Thomas, whose paternal grandparents are Welsh, now trains in Swansea and competes for her dad’s home nation. Coach Stuart McNarry first met Thomas in Sheffield, and immediately recognised the A-level student’s huge potential.

“My first impression of Alys was ‘this girl’s got talent’,” he recalled.

“It’s a talent which took a few years to get to where it deserved to be, but we got there in the end.”

Thomas moved to McNarry’s Swansea base. She seemed on the verge of an Olympic breakthrough in 2016, claiming the British title in the 100m and finishing runner-up in the 200m at the Glasgow nationals. She was devastated to learn her achievements were not enough to earn her a spot on the Rio roster. Doubt - her own, but especially others’ - has been a career-constant nemesis for the swimmer.

She said: “I remember a couple of instances where other coaches or people in higher places have perhaps turned around to me or called me into an office and said, ‘hmm, is it time that Alys Thomas quits? Is it time that Alys Thomas retires?’ And I was kind of taken aback by that – how dare someone else tell me that I’m done? I am not done. But that person has never been Stuart. He's always had my back and has always had that belief in me.”

In 2018, Thomas definitively proved her doubters wrong, powering through her lane on the Gold Coast to win 200m Commonwealth Games gold.
“That was the real breakthrough moment,” said McNarry.

“Obviously as a coach, when you are telling someone that is the talent they have got and you are trying to convince someone that they belong at that level, well that’s the reassurance that the athlete needed. It was a massive turning point in her career.”

But as momentum began to shift in Thomas’ favour, she found the ad nauseum conversations about her ability had evolved into unwelcome observations about her age. Thomas was 30 when, in April, she finished first in the 200m butterfly at the British Olympic Trials, her time of her time of 2:08.09 firmly placing her in contention for Tokyo.

“People ask, why do you think it’s taking you so long, why are you breaking through late… I don’t really know, is the answer!” she said.

“I followed the flow of what my performance is, I just got better later than perhaps the ‘norm’, whatever the norm is, than what perhaps the usual is in Britain, shall we say. I don’t necessarily feel like I’m old within my sport. The women that I race [with] internationally, they’re my age in my event. So, I feel like I am exactly where I’m meant to be.”

McNarry agreed, adding: “A lot of people have learned that swimming as a sport is getting older. People will be saying if you have not done it by 23, 24 you are probably on the other side of the hill in terms of your performance.

“[On the Gold Coast] Alys was very much a breakthrough in saying, ‘Well, hang on a minute. I am 29,’ and was on the up still at that point and continues to do so to this day.”

Thomas is grateful to the Commonwealth Games for the Olympic prep—and not just the competition part. She remembered: “The first time I was in a village I was like why am I in a little block of flats, and why am I walking to a dining hall? It is quite intimidating. I remember seeing Usain Bolt one time in the dining hall and thinking, ‘what the hell is going on here?’”

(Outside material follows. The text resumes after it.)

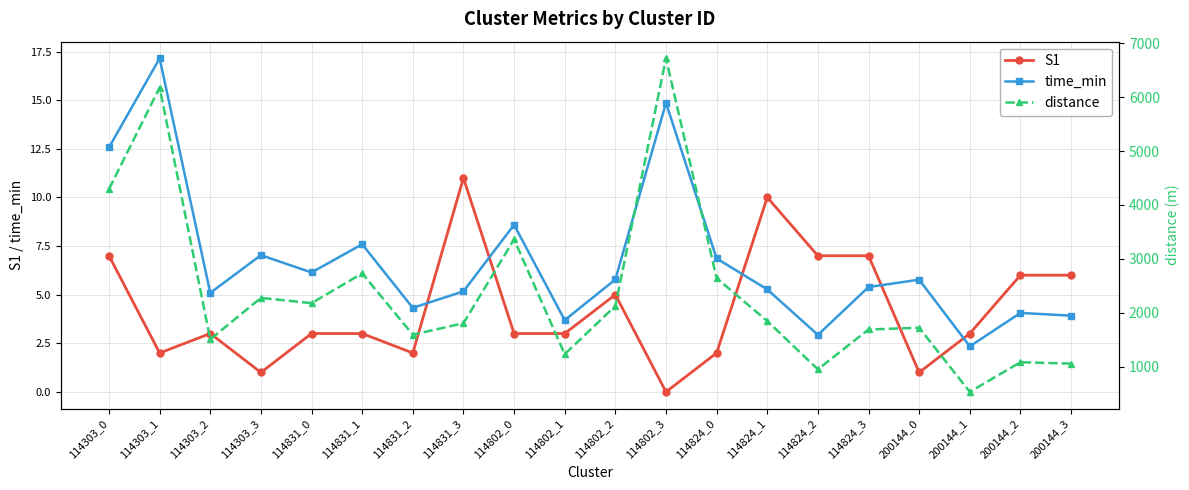

Reading left to right, extract all data points from this chart.

S1: 114303_0=7.0	114303_1=2.0	114303_2=3.0	114303_3=1.0	114831_0=3.0	114831_1=3.0	114831_2=2.0	114831_3=11.0	114802_0=3.0	114802_1=3.0	114802_2=5.0	114802_3=0.0	114824_0=2.0	114824_1=10.0	114824_2=7.0	114824_3=7.0	200144_0=1.0	200144_1=3.0	200144_2=6.0	200144_3=6.0
time_min: 114303_0=12.6	114303_1=17.1	114303_2=5.1	114303_3=7.0	114831_0=6.1	114831_1=7.6	114831_2=4.3	114831_3=5.2	114802_0=8.6	114802_1=3.7	114802_2=5.8	114802_3=14.9	114824_0=6.9	114824_1=5.3	114824_2=2.9	114824_3=5.4	200144_0=5.8	200144_1=2.3	200144_2=4.1	200144_3=3.9
distance: 114303_0=4295.4	114303_1=6178.1	114303_2=1505.2	114303_3=2275.0	114831_0=2177.6	114831_1=2730.3	114831_2=1592.9	114831_3=1805.5	114802_0=3360.5	114802_1=1230.7	114802_2=2125.9	114802_3=6719.7	114824_0=2640.5	114824_1=1846.1	114824_2=949.6	114824_3=1689.0	200144_0=1721.4	200144_1=531.3	200144_2=1081.3	200144_3=1056.5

The Olympian—she is still getting used to that word—is trying to keep more composed these days, but it is proving a tough ask. “These childhood dreams I’ve had, watching all the way back from Athens, Beijing, London.” said Thomas, who is part of a generation of athletes who have seen the fortunes of Team GB transform over the past two decades with the support of National Lottery funding, helping Britain become one of the best sporting nations in the world.

“This one is going to be me. This is going to be my chance, my dream. It is going to be real. I’m trying not to let it all run away. It is still going to be a 50-metre pool. Same size, same blocks, lane ropes. It’s all the same. It has just got a fancy logo on the sides. But I’m hell bent on enjoying every single second of it.”